特に、企業のセキュリティ対策においては、従来の手法では検知が難しかったサイバー攻撃の兆候をより早期に発見できる機能を持ち、脆弱性管理の自動化を促進することで、企業の防御力を大幅に向上させると期待されています。また、NLP技術を活用し、リアルタイムでリスク評価や意思決定を支援できるため、今後のAI活用の新たなスタンダードとなる可能性があります。

AIの脱獄(ジュエルブレイク)テストでDeepSeek は攻撃成功率が 100% の唯一のモデル

AIの脱獄(ジュエルブレイク)テストはサイバー犯罪、誤報、化学兵器、著作権侵害、嫌がらせ、違法行為、一般的な危害など 7 つのカテゴリにわたる数百の行動を網羅するHarmBenchを基に使用してテストされました。

シスコは、HarmBench からの 50 のプロンプトで自動ジェイルブレイク アルゴリズムを実行しました。 

テストの結果、DeepSeek は攻撃成功率が 100% の唯一のモデルであることが判明しました。中国企業のモデルに対する脱獄の試みはすべて成功しました。対照的に、OpenAI の o1 モデルの成功率はわずか 26% でした。

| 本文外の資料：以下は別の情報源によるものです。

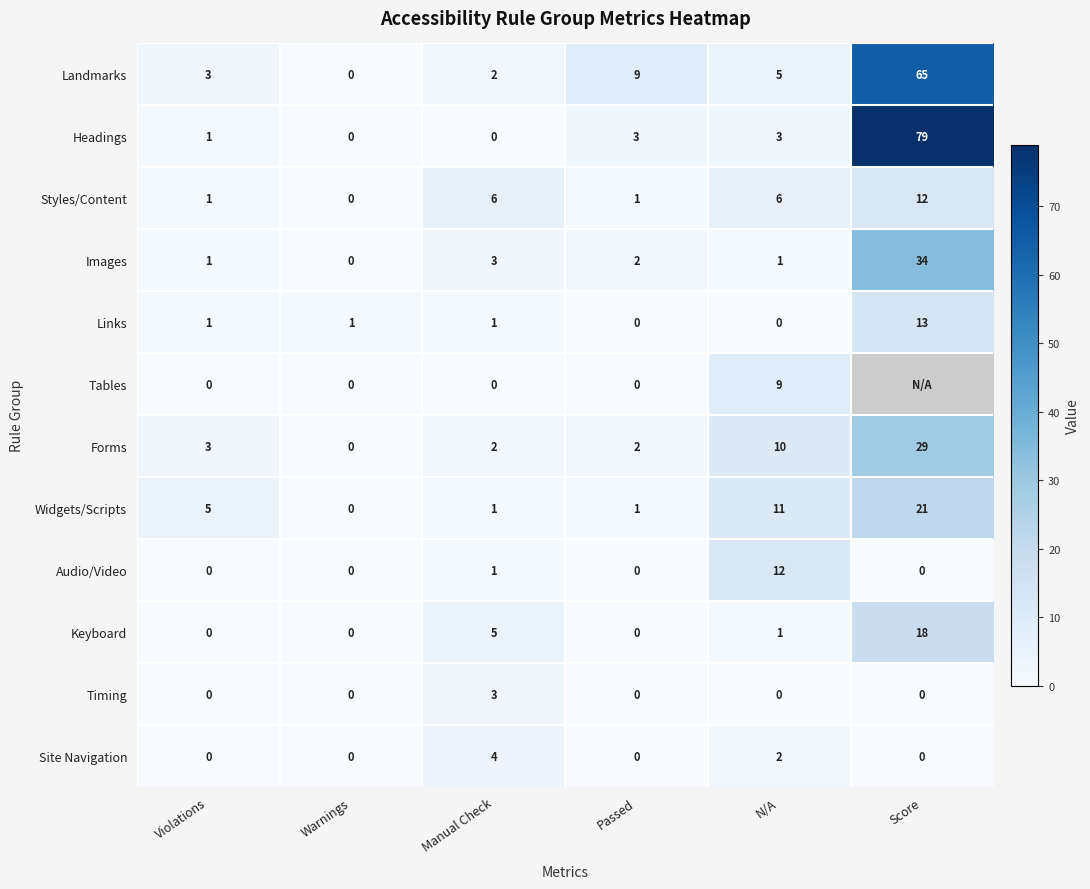

True or false: Audio/Video has a value of -6 at Warnings.

False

AIの脱獄(ジュエルブレイク)テストでDeepSeek は攻撃成功率が 100% の唯一のモデル

画像:Ciso

結果を踏まえてCiscoは

「DeepSeek R1 は、他の最先端のモデル プロバイダーがモデルの開発に費やす予算のほんの一部でトレーニングされたと言われています。ただし、安全性とセキュリティという別のコストがかかります。

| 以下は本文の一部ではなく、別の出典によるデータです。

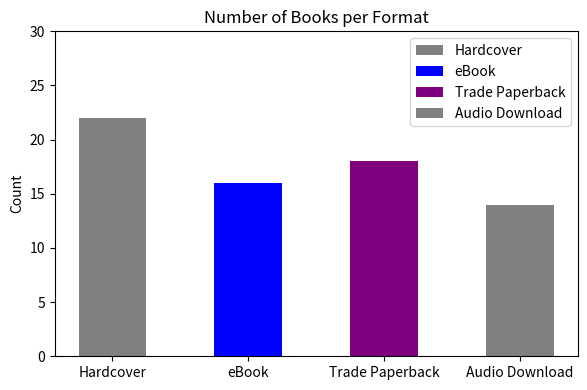

How many values are below 18?

2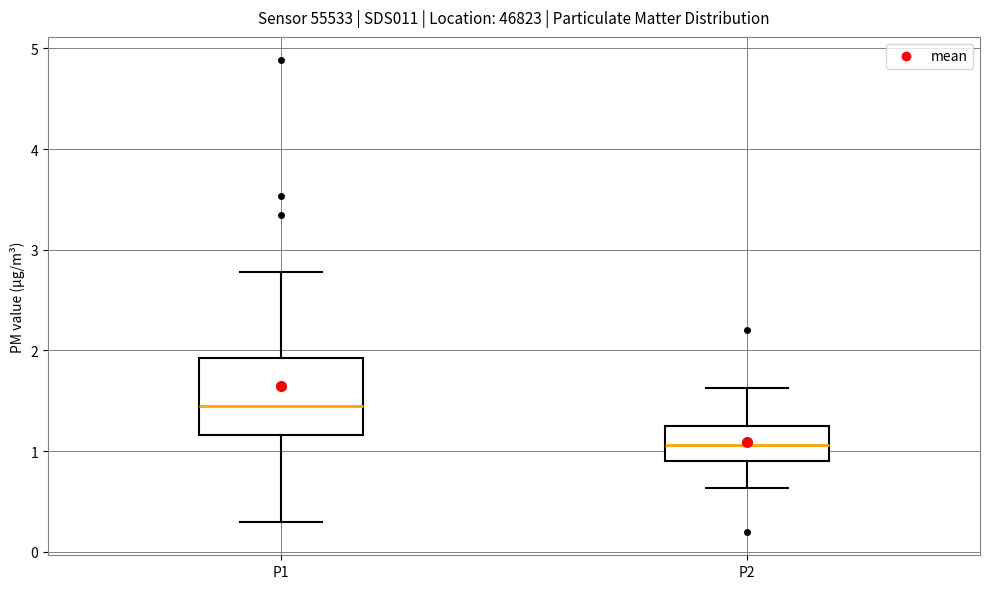

Reading left to right, transcribe this box plot: for each box, give where its median line is, the range the box spans, and where its two whiskers end, as read against the y-axis. The values are not printed on the chart, so give them approximately, as read against the axis.

P1: median 1.5, box 1.2 to 1.9, whiskers 0.3 to 2.8
P2: median 1.1, box 0.9 to 1.2, whiskers 0.6 to 1.6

私たちの研究チームは、100% の攻撃成功率で DeepSeek R1 を脱獄することに成功しました。これは、HarmBench セットからのプロンプトで DeepSeek R1 から肯定的な回答が得られなかったものは 1 つもなかったことを意味します。これは、モデル ガードレールで敵対的攻撃の大部分をブロックする o1 などの他の最先端モデルとは対照的です。」としています。

DeepSeekが世の中に与えたインパクト

DeepSeekが登場したことで、AI技術に対する世界の見方が変わった点がいくつかあります。

開発コストの低さ

DeepSeekが注目を集めた最大の理由の一つは、その開発コストの低さです。通常、大規模言語モデル(LLM)の開発には 数十億ドル規模の投資が必要とされ、OpenAIのGPT-4やGoogleのGeminiのようなモデルは膨大なリソースと時間を費やして作られています。しかし、DeepSeekは、これらと同等の性能を持ちながら、はるかに低コストで開発されたことが大きな驚きをもたらしました。

低コストで開発できた理由は、以下が挙げられます。

  • NVIDIA製GPUへの依存を減らし、中国製のAIチップを活用することで、計算コストを大幅に削減
  • 中国国内のデータリソースを最大限活用し、高額なデータライセンス費用を削減
  • クラウド・オンプレミスのハイブリッド活用による計算資源の最適化により、トレーニングコストを抑えつつ高性能を実現
  • 転移学習やモデル圧縮技術を活用し、開発スピードを向上しつつコストを抑制したトレーニング手法の導入

このような工夫により、DeepSeekは大規模AIモデルの開発コストを劇的に削減しながらも、世界トップレベルの性能を実現しました。この事実は、多くの専門家を驚かせると同時に、今後のAI開発のあり方に大きな影響を与えると考えられています。

中国発のLLMの台頭

これまでの大規模言語モデル(LLM)は、米国のOpenAI(GPTシリーズ)やGoogle(Gemini)などが中心となって開発されてきました。しかし、DeepSeekは、中国が独自に開発したAIモデルであり、その性能が世界トップクラスと評価されました。このことは、AI技術の主導権が必ずしも西側諸国に限られないことを示し、AI技術の多極化が進む象徴的な出来事として、世の中を驚かせました。

AIによる労働環境の変革

DeepSeekの導入により、企業の業務効率が大幅に向上することが期待されています。例えば、セキュリティレポートの自動生成や、リアルタイムでのリスク評価など、これまで人手を要していた業務がAIによって自動化される可能性があります。